小さな手がつかみ取る筈だった未来を嘆いてしまう。

「確かに里にとっては経験豊かな腕のある忍が必要とされるかもしれない。だけど、子供達は里の未来を担って行く。沢山のことを経験して、泣いて笑って…そしていつかこの子達も新たな子供に託すんだと思う」

木の葉の里という故郷を。

「大事だから、自分の里が大事だから。未来に続く里と共に歩み守って欲しい願うのだと思う。だから価値のない人なんていない。死んでいい子供なんていない。だっていつかは大切な里を守ってくれる担い手になる人達だもの。だから私がこの子を守ったことは間違いなんかじゃないわ。絶対に」

里を託された。
そんなことは…思ってもみなかった。
ただ子供だから弱いから助けられたのだと、庇って…彼らの足を引っ張ったのだとずっとずっと思っていた。
もう二度とそんな失敗はしないと、強さだけを求めて、ただ力だけを磨いて生きてきた。その結果、誰からも敬遠され、恐れられていくようになっても。


「ん…」

子供のうめき声が聞こえ、ナギとヒサメはその場から姿を消す。ゆっくりと目を開けた子供にサクラは怒った顔をする。

「無茶したわね」
「………ごめんなさい…」

泣き出した子供を抱きしめて、落ち着かすようにサクラは背を叩く。

「無謀な勇気は勇気とは言わないんだからね」

頷く子供が反省したのを確認し、サクラは笑いかけた。


先ほどまで流れていた血臭がようやく感じられなくなった。襲撃を受けていた木の葉の部隊もようやく落ち着きを見せ、誰かが任務の終了を告げに飛び回っている。
それをぼんやりとナギとヒサメは眺めている。

「そろそろ…ご帰還されるな」

安堵した声に振り向けば、面を外したナギが満足そうな顔をして空を見上げている。『闇鴉』の一員となってからずっと彼と組んでいたが、こんな顔は始めて見た。ぼんやりとそんなことを思っていれば、突然ナギがこちらを見たので顔を背けそこなった。

「帰らないのか」
「…」

わかっている癖にわざわざこんなことを言うナギに、ヒサメは面の下で顔をしかめる。
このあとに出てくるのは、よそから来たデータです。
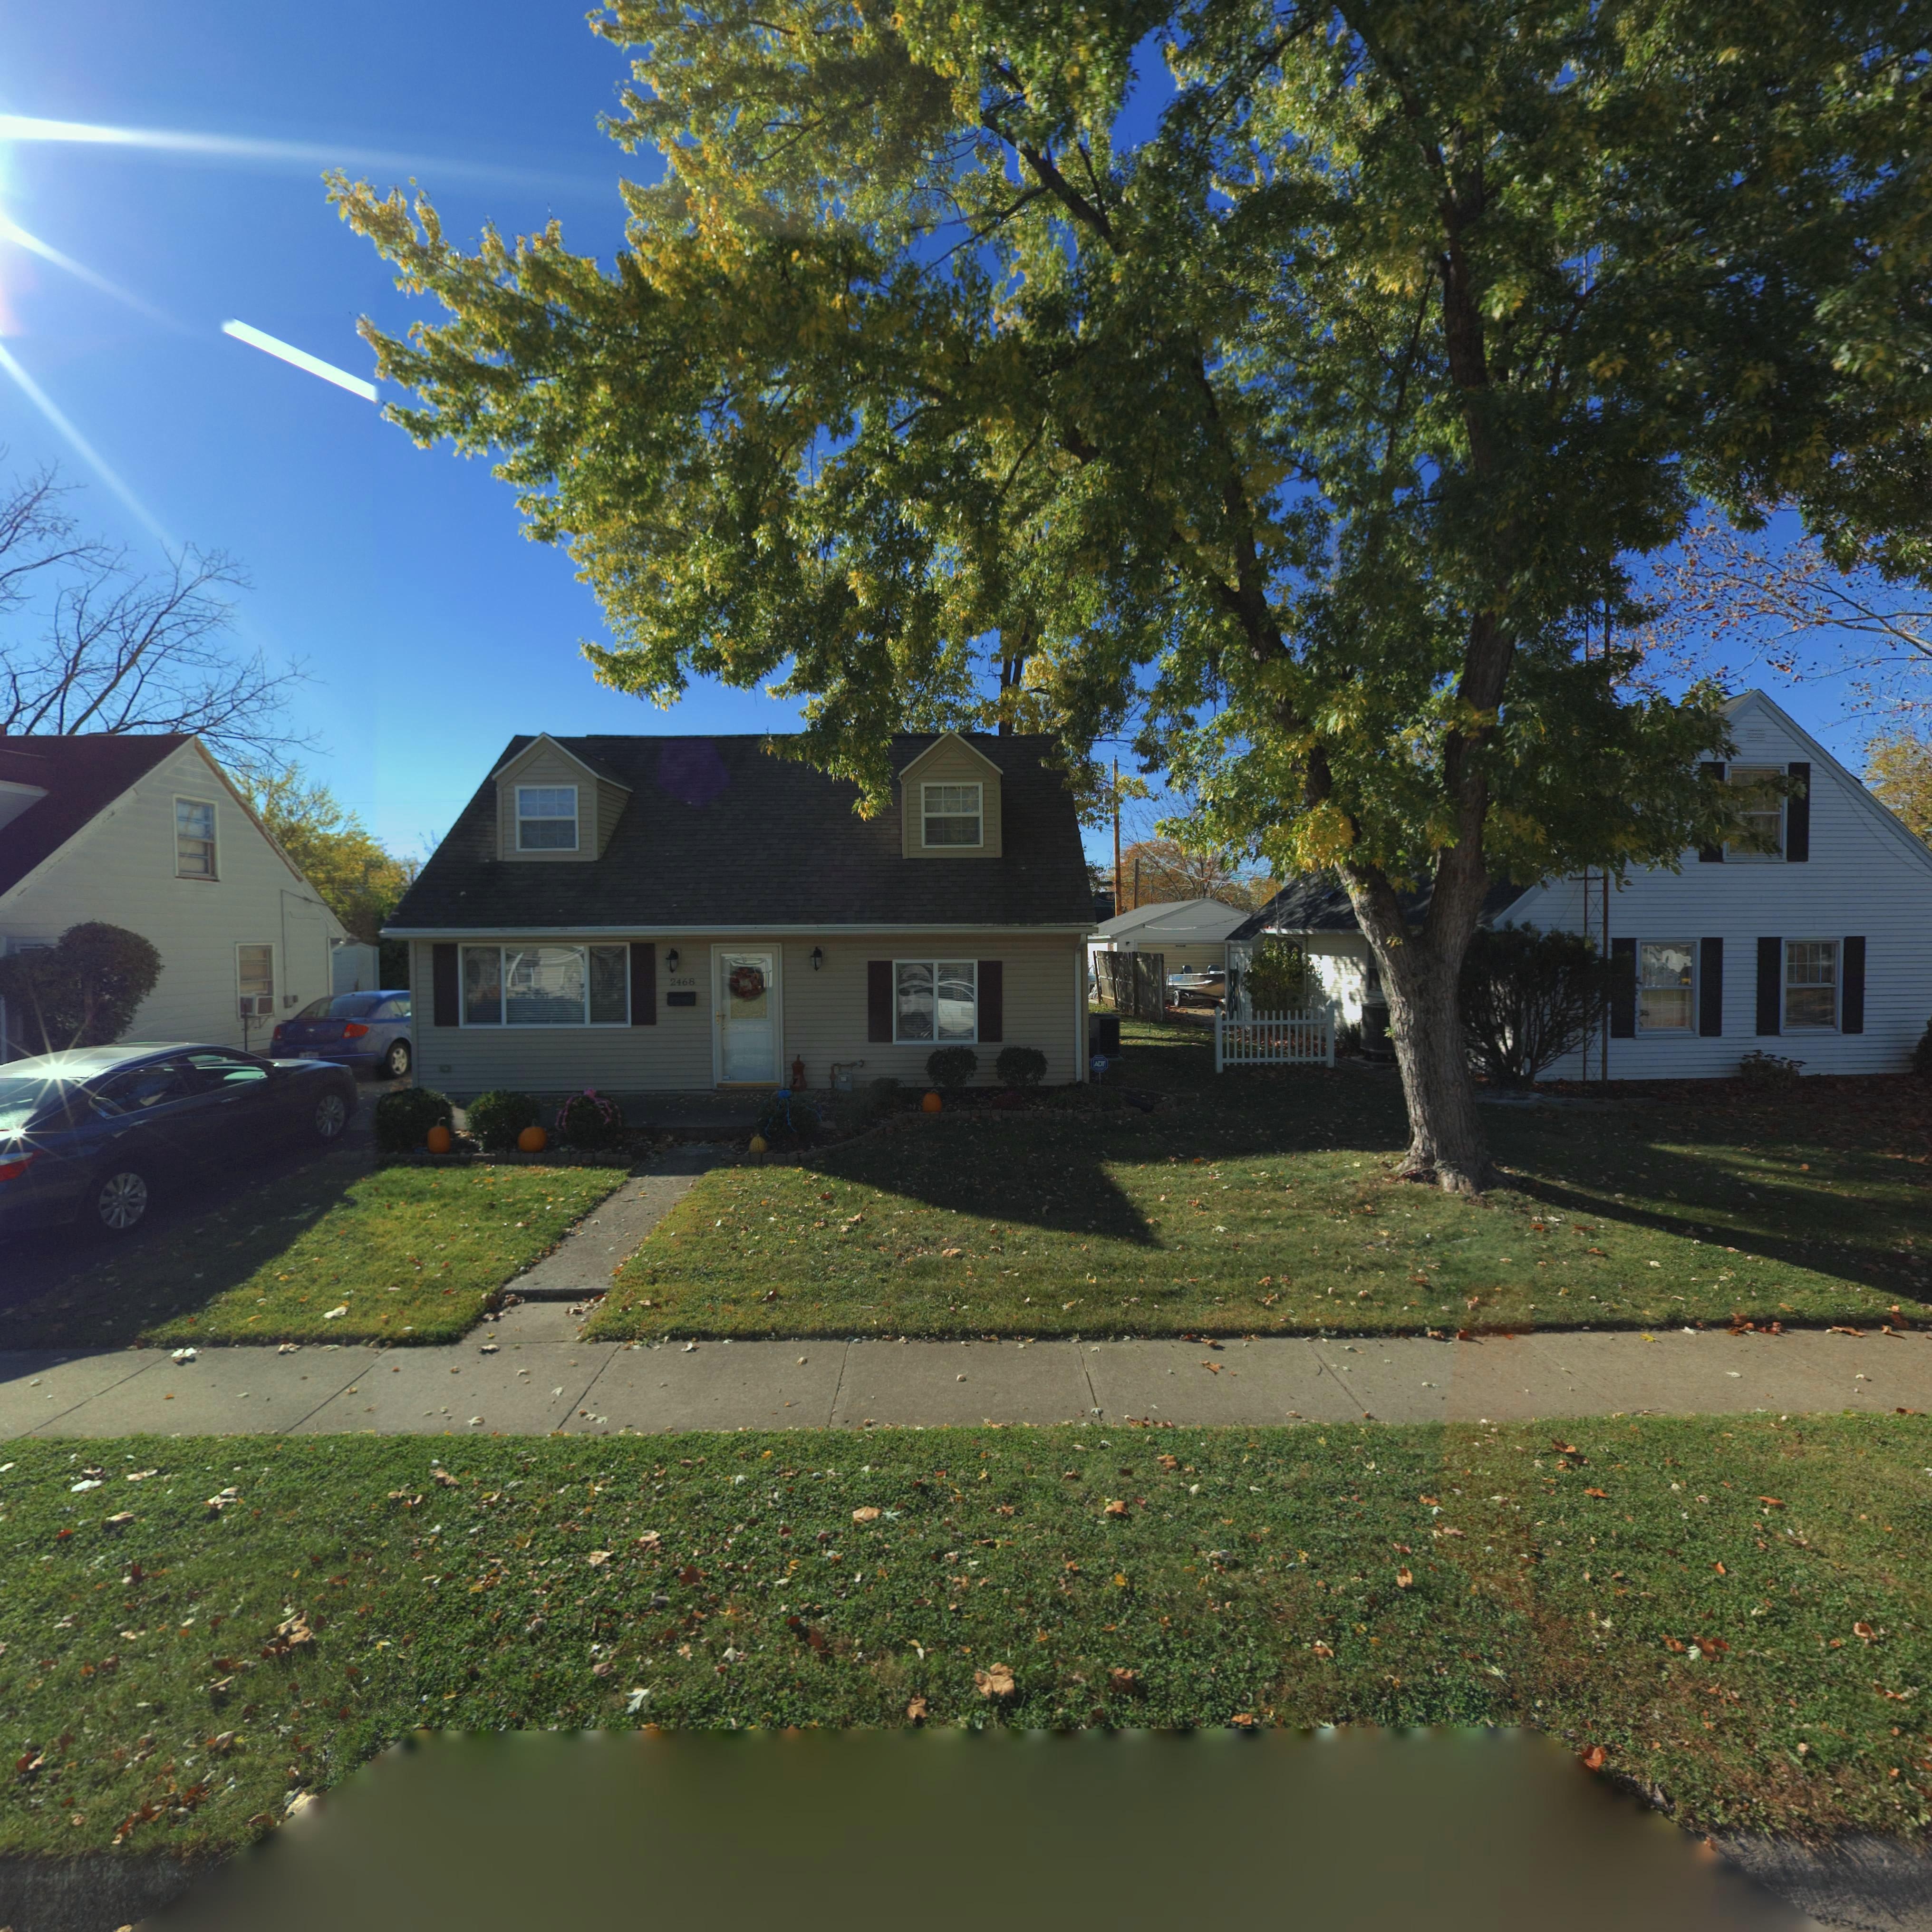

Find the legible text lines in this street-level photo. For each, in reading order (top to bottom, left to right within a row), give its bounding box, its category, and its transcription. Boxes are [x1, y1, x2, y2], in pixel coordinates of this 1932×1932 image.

[670, 978, 695, 986] StreetNumber: 2468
くつくつと笑う声が腹立たしく、横を見れば闇を照らす月が目に入った。

「…ずっと悩んでいた自分が馬鹿みたいだ」
「…そうかもな」

生き残った日からずっと苦しんできた思い。それがこんな一瞬で氷塊するなど誰も思わないだろう。たった一言、その時に一言がもらえなかったために長い間苦しんできた。
忙しく動き回る木の葉の陣営を見れば、その中にあの少女を見つける。

「守座…か。他の『闇鴉』達が何故それに固執するのかずっとわからなかったが…こうなってしまえば何も言えないな」
「俺達は『闇鴉』の頂点に立つ人だから…誰よりも強いそんな存在だと思っていたけれど…違ったんだな」

本当に欲しいものをくれる存在。誰もが知っていて、当然のような言葉を言ってくれる人こそが、自分達には必要なのだ。

「さてと…帰ったらどう言い訳する?夜斗様に」
「怒られるのを覚悟した方が早いと思うけどね」
「違いない」

高い木の上で笑い会う二人に、月の光が優しく降り注いでいた。